Aziz explicou durante entrevista coletiva no estaleiro Erin, na zona Oeste de Manaus, que as obras estão com atrasos, mas que os considera normal para projetos de “grande porte”. Irritado o governador avisou que pretende impetrar “medidas cabíveis” contra Afonso Lins, “se comprovar de fato as afirmações irresponsáveis”.

“Ele me encaminhou uma nota afirmando que não falou em obras fantasmas. Se de fato o superintendente do Dnit, afirmou à existência de obras fantasmas ele terá que provar judicialmente”, declarou Aziz.

O governador explicou que o contrato firmado pelo Governo do Amazonas com o Governo Federal prevê a construção de portos nos municípios de Codajás, Canutama, Beruri, Tapauá, Iranduba, Barreirinha, Novo Airão, Itapiranga, Careiro da Várzea, Carauari, Itamaraty, Eirunepé, Guajará, Ipixuna e São Gabriel da Cachoeira, e que do valor R$ 253.569.526,72 do contrato R$ 168.842.309,78, foram repassados para as empresas responsáveis pelas obras.

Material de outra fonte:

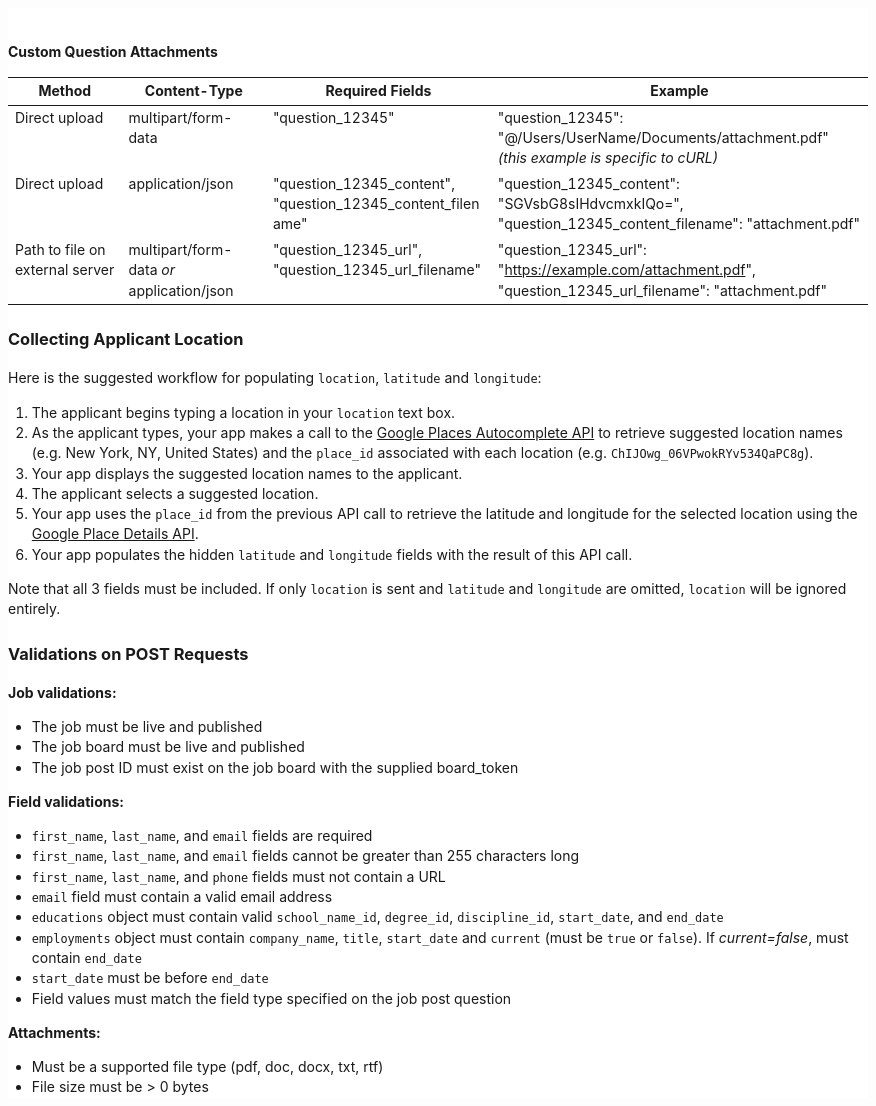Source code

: </br>

**Custom Question Attachments**

Method | Content-Type | Required Fields | Example
--------- | ----------- | ----------- | -----------
Direct upload | multipart/form-data | "question_12345" | "question_12345": "@/Users/UserName/Documents/attachment.pdf" *(this example is specific to cURL)*
Direct upload | application/json | "question_12345_content", "question_12345_content_filename" | "question_12345_content": "SGVsbG8sIHdvcmxkIQo=", "question_12345_content_filename": "attachment.pdf"
Path to file on external server  | multipart/form-data *or* application/json | "question_12345_url", "question_12345_url_filename" | "question_12345_url": "https://example.com/attachment.pdf", "question_12345_url_filename": "attachment.pdf"

### Collecting Applicant Location

Here is the suggested workflow for populating `location`, `latitude` and `longitude`:

1. The applicant begins typing a location in your `location` text box.
2. As the applicant types, your app makes a call to the [Google Places Autocomplete API](https://developers.google.com/maps/documentation/javascript/places-autocomplete)
to retrieve suggested location names (e.g. New York, NY, United States)
and the `place_id` associated with each location (e.g. `ChIJOwg_06VPwokRYv534QaPC8g`).
3. Your app displays the suggested location names to the applicant.
4. The applicant selects a suggested location.
5. Your app uses the `place_id` from the previous API call to retrieve the latitude and
longitude for the selected location using the [Google Place Details API](https://developers.google.com/maps/documentation/javascript/places#place_details).
6. Your app populates the hidden `latitude` and `longitude` fields with the result of
this API call.

Note that all 3 fields must be included. If only `location` is sent and `latitude` and `longitude` are omitted, `location` will be ignored entirely.

### Validations on POST Requests

**Job validations:**

* The job must be live and published
* The job board must be live and published
* The job post ID must exist on the job board with the supplied board_token

**Field validations:** 

* `first_name`, `last_name`, and `email` fields are required 
* `first_name`, `last_name`, and `email` fields cannot be greater than 255 characters long
* `first_name`, `last_name`, and `phone` fields must not contain a URL
* `email` field must contain a valid email address
* `educations` object must contain valid `school_name_id`, `degree_id`, `discipline_id`, `start_date`, and `end_date`
* `employments` object must contain `company_name`, `title`, `start_date` and `current` (must be `true` or `false`). If *current=false*, must contain `end_date`
* `start_date` must be before `end_date`
* Field values must match the field type specified on the job post question

**Attachments:**

* Must be a supported file type (pdf, doc, docx, txt, rtf)
* File size must be > 0 bytes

Ele explicou que encontra dificuldades em entregar os portos por conta dos problemas relacionados ao clima e a logística do Estado. Mas, disse que ate o fim de 2012 os terminais estarão entregues. Aziz ressaltou ainda, que tem evitado aceitar aditivos nas obras orçadas em R$ 261,6 milhões.

“Esses são projetos caros, e não é fácil lidar com tantas cifras. Temos tentado ao máximo acréscimo financeiro aos projetos. Só no porto apontado como fantasma estão comprometido R$ 18,5 milhões dos quais já efetuamos o pagamento de ao menos R$ 11 milhões”, disse, enfatizando que o Dnit não é o departamento mais indicado para cobrar efetividade na conclusão de promessas.

“Eles não conseguem administrar o porto da Ceasa, os outros sob a responsabilidade deles também vivem dando problemas, a exemplo do porto de Parintins que afundou, meses depois de inaugurado”, disse, alfinetando “Por sinal estamos esperando muitas coisas desse órgão. Cadê a BR 319?”.